For larger stabilizers, a greater number of helical wellbore
stabilizing elements may also be used to reduce contact pressure.
Nevertheless, the present disclosure has recognized that certain
designs of helical wellbore stabilizing elements can increase
pressure losses in the annulus (required to move cuttings away from
the blades) and may even trap cuttings resulting in increased
erosion of the drill string and stabilizers.
[0018] A spiral stabilizer design would ideally balance the
requirement for coverage or wrap angle with the requirement to
ensure that there is an unobstructed axial flow path that exists
between adjacent helical wellbore stabilizing elements along the
length (L) of the spiral stabilizer design. This unobstructed axial
flow path (e.g., also known as line of sight and shown by the
arrows 210, 260 in FIGS. 2A and 2B, respectively) ensures that
there is sufficient clearance for flow and cuttings while using the
highest value of wrap angle to ensure that the stabilizer 200, 250
provides the drill string with support in all rotational positions.
The present disclosure has further recognized that an additional
complication of spiral stabilizers is that, particularly for sleeve
type spiral stabilizers, stabilizers with high wrap angles can be
difficult to install and or replace at the rig site as there is not
a convenient location for the rig tongs to grasp the spiral
stabilizer. The rig tongs are typically not used on the helical
wellbore stabilizing element themselves, as they are typically
coated with a hard wearing material such as coatings consisting of
tungsten carbide, polycrystalline diamond compacts (PDC), and/or
thermally stable polycrystalline (TSP) diamond or combination.
----------------
### What this exercise asks
1. Reproduce the spiral stabilizer passage word for word, everything from "Nevertheless, the present" down to "string and stabilizers.".
2. In the spiral stabilizer passage, what other name is given for the unobstructed axial flow path?
3. Write the next part of the spiral stabilizer passage, continuing after its final sentence.
----------------
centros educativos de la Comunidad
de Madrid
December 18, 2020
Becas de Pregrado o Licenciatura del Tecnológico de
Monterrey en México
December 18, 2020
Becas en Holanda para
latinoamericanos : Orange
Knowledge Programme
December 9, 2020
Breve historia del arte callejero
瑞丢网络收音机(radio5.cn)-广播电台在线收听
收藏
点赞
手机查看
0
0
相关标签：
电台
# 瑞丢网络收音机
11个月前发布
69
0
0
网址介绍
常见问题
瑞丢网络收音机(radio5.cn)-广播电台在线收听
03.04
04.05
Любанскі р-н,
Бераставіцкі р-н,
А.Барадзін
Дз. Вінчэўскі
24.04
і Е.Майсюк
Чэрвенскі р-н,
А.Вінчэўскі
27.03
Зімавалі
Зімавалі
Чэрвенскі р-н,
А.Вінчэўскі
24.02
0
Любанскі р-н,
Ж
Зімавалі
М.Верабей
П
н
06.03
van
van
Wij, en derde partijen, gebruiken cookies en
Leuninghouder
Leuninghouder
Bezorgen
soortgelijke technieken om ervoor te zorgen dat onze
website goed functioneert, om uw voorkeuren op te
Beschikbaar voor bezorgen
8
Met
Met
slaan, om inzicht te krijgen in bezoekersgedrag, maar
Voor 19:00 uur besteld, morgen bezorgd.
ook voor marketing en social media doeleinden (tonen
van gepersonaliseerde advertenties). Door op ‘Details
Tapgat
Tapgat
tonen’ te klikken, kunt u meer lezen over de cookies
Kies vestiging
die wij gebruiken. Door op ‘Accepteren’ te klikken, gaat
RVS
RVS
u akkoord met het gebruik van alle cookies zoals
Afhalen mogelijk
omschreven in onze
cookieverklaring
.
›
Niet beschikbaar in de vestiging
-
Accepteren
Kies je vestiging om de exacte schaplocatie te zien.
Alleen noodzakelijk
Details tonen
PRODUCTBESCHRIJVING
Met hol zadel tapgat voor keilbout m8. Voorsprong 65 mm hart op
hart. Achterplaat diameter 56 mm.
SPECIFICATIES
----------------
### Answers by item
1.
Nevertheless, the present disclosure has recognized that certain
designs of helical wellbore stabilizing elements can increase
pressure losses in the annulus (required to move cuttings away from
the blades) and may even trap cuttings resulting in increased
erosion of the drill string and stabilizers.

2. It is also known as line of sight.

3.
[0019] One novel design of the stabilizer shape maximizes the wrap
angle, thereby reducing drill string vibrations and providing
nearly full support for all rotational positions. Such a shape
also, in certain embodiments, provides locations for clamping for
installation. The stabilizer shape, in one embodiment, provides an
annular flow area between leading edges of adjacent helical
wellbore stabilizing elements and trailing edges of adjacent
helical wellbore stabilizing elements that is variable along at
least a portion of a length (L) of the two or more helical wellbore
stabilizing elements, and further provides an unobstructed axial
flow path between the adjacent helical wellbore stabilizing
elements along the length (L).
[0020] The present disclosure has recognized, in least in one
embodiment, instead of a standard helical spiral, the helical
wellbore stabilizing element shape is a modified "Z" or "S" shape.
In one embodiment, this is done by removing additional helical
wellbore stabilizing element areas during machining of the helical
wellbore stabilizing elements so that the unobstructed axial flow
path (e.g., line of sight) can be maintained while having a high
wrap angle (e.g., >350 degrees but less than 360 degrees).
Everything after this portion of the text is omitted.